• Aufgabe 1
Such in den Datensätzen alle Zeilen heraus, in denen die Zeichenfolge „skPoint“ vorkommt, und schreib sie ab.

• Textauszug
>>>>>

Je konkreter die Sache jedoch wurde, desto zögerlicher wurde Südhof. Warum? Die drei Direktoren des MPI für Experimentelle Medizin schweigen zum „Fall Südhof“. Norbert Hilschmann, Walter Stühmer und Joachim Spiess haben sich geeinigt, dass nur der kommissarische geschäftsführende Direktor Informationen und Kommentare abgibt. Dies ist seit Januar Thomas Trautner vom Berliner MPI für Molekulare Genetik. Ein Außenstehender als Schlichter also? „Das ist schon öfter vorgekommen“, erklärt Trautner, „das bringt eine objektive, unabhängige Meinung ins Haus.“ 

Auf die Frage nach dem Grund für das lange Hin und Her antwortet Trautner vieldeutig: „Manchmal spielt es auch eine Rolle, wie Personen mit Streitigkeiten umgehen. Der eine überlebt gut in streitbarer Atmosphäre — für einen anderen ist entscheidend, wo er es besser hat. Was für Herrn Südhof wichtig ist, liegt allein in seinem Entscheidungsbereich.“

Ein Grund für die zeitliche Verzögerung bis zum Antritt Südhofs, so Trautner, seien sicher auch die umfangreichen Umbauarbeiten gewesen. „Es hat einen massiven Sanierungsbedarf gegeben, um allen baulichen Sicherheitsvorschriften nachzukommen.“ Außerdem beinhaltete Südhofs Berufung auch den Bau eines neuen Tierstalls. „Wir hätten sowieso einen Tierstall gebaut“, so Trautner dazu. Der durch Südhofs Absage entstandene materielle Schaden sei daher gering.

<<<<<

• Aufgabe 2
Gib den Text über den Fall Südhof wieder, alles von „Ein Grund für“ bis hinunter zu „sei daher gering.“, und setz dabei „Bauarbeiten“ an die Stelle von „Umbauarbeiten“.

• Datensätze
>>>>>

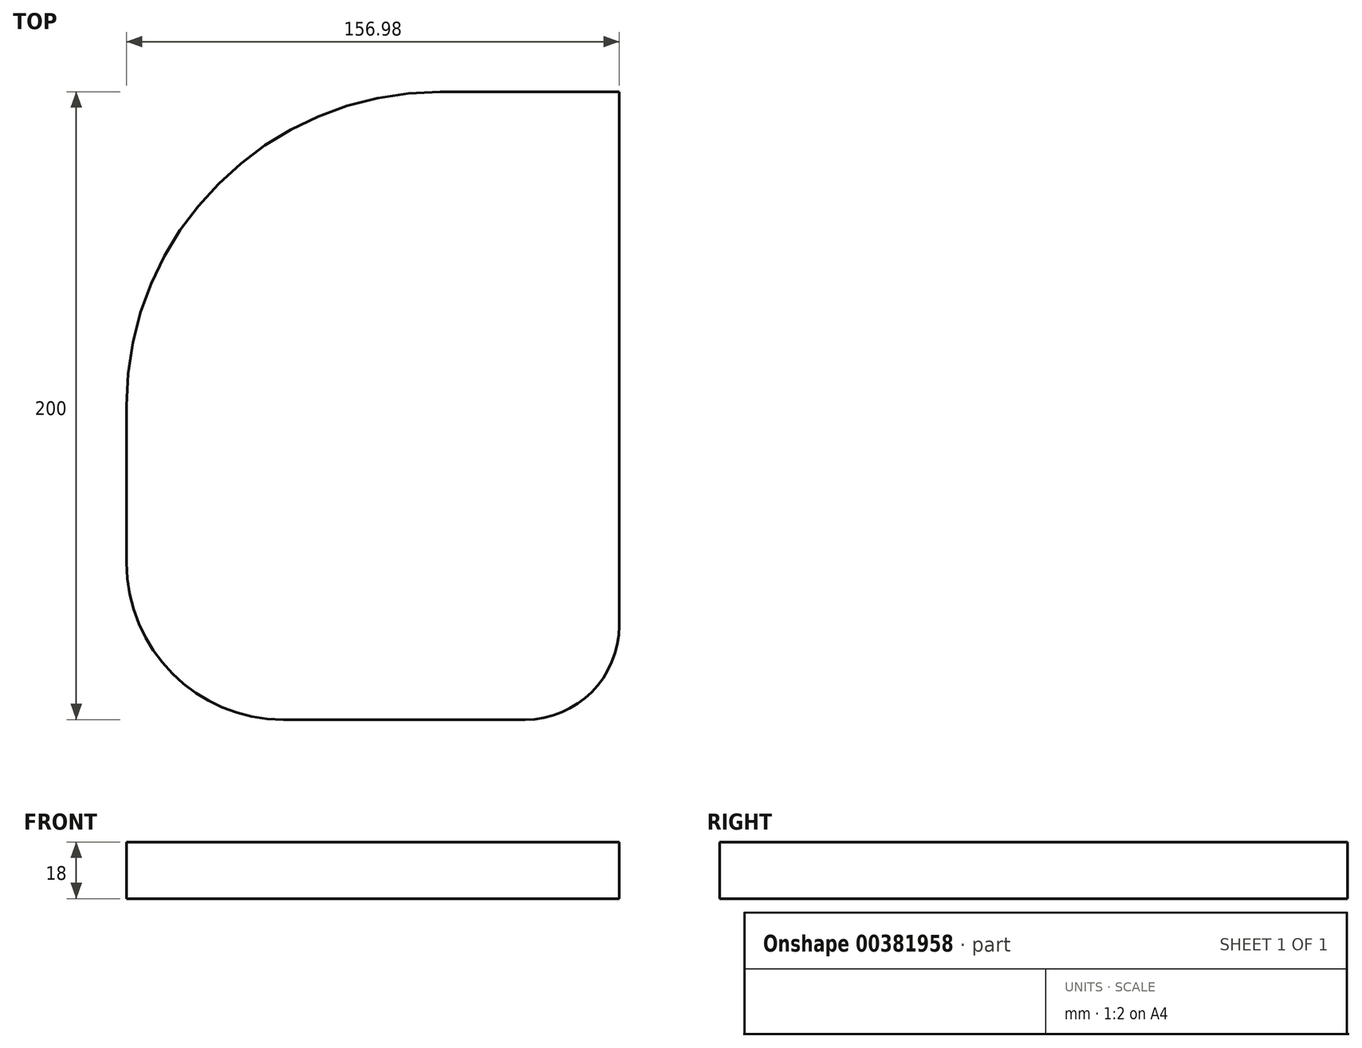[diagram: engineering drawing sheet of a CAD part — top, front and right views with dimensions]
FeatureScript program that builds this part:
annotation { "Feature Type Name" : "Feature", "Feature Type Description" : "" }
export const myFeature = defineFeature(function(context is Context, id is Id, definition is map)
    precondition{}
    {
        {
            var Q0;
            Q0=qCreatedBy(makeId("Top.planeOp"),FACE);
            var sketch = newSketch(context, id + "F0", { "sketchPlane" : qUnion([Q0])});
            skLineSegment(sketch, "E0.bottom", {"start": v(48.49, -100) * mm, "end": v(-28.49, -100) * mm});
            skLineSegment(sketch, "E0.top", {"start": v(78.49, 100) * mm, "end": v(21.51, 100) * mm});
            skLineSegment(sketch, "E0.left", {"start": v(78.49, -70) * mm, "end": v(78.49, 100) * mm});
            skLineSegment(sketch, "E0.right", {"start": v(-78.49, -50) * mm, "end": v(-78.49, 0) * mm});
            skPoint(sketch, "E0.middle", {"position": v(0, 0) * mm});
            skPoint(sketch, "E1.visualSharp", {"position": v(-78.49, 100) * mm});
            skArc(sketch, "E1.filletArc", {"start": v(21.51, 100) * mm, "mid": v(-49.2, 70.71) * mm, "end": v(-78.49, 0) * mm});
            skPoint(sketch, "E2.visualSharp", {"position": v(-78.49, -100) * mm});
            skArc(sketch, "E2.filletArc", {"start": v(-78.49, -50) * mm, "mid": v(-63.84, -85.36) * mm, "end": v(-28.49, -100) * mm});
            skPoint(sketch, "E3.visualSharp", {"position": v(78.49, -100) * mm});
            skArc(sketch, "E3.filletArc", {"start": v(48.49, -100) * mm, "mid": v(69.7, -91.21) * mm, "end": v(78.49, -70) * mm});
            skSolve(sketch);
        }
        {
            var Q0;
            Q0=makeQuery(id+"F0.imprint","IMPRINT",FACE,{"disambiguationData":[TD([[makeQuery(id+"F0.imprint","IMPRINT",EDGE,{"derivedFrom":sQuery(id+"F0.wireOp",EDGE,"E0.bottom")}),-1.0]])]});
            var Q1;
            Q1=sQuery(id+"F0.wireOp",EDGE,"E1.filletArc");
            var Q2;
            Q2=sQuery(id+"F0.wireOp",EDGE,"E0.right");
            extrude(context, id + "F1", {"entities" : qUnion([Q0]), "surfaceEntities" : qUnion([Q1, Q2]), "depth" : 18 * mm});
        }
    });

<<<<<
>>>>>

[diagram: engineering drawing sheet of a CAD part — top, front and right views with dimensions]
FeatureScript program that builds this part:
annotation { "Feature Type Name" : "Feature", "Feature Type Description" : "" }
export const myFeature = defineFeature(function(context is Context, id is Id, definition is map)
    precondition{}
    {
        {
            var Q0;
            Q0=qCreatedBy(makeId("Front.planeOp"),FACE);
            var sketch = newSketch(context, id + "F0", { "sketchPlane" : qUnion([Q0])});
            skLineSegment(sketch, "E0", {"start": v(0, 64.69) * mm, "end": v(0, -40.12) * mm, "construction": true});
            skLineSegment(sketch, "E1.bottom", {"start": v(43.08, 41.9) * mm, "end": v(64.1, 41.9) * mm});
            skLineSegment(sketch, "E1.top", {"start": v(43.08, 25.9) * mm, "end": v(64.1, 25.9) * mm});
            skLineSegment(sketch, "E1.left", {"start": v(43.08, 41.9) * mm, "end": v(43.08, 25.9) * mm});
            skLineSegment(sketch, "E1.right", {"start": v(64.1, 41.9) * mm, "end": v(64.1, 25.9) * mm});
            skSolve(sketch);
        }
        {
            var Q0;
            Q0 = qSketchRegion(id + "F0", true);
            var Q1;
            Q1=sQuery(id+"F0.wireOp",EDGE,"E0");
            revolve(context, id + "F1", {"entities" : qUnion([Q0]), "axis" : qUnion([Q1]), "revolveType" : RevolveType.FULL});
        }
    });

<<<<<

• Antwort 1
            skPoint(sketch, "E0.middle", {"position": v(0, 0) * mm});
            skPoint(sketch, "E1.visualSharp", {"position": v(-78.49, 100) * mm});
            skPoint(sketch, "E2.visualSharp", {"position": v(-78.49, -100) * mm});
            skPoint(sketch, "E3.visualSharp", {"position": v(78.49, -100) * mm});

• Antwort 2
Ein Grund für die zeitliche Verzögerung bis zum Antritt Südhofs, so Trautner, seien sicher auch die umfangreichen Bauarbeiten gewesen. „Es hat einen massiven Sanierungsbedarf gegeben, um allen baulichen Sicherheitsvorschriften nachzukommen.“ Außerdem beinhaltete Südhofs Berufung auch den Bau eines neuen Tierstalls. „Wir hätten sowieso einen Tierstall gebaut“, so Trautner dazu. Der durch Südhofs Absage entstandene materielle Schaden sei daher gering.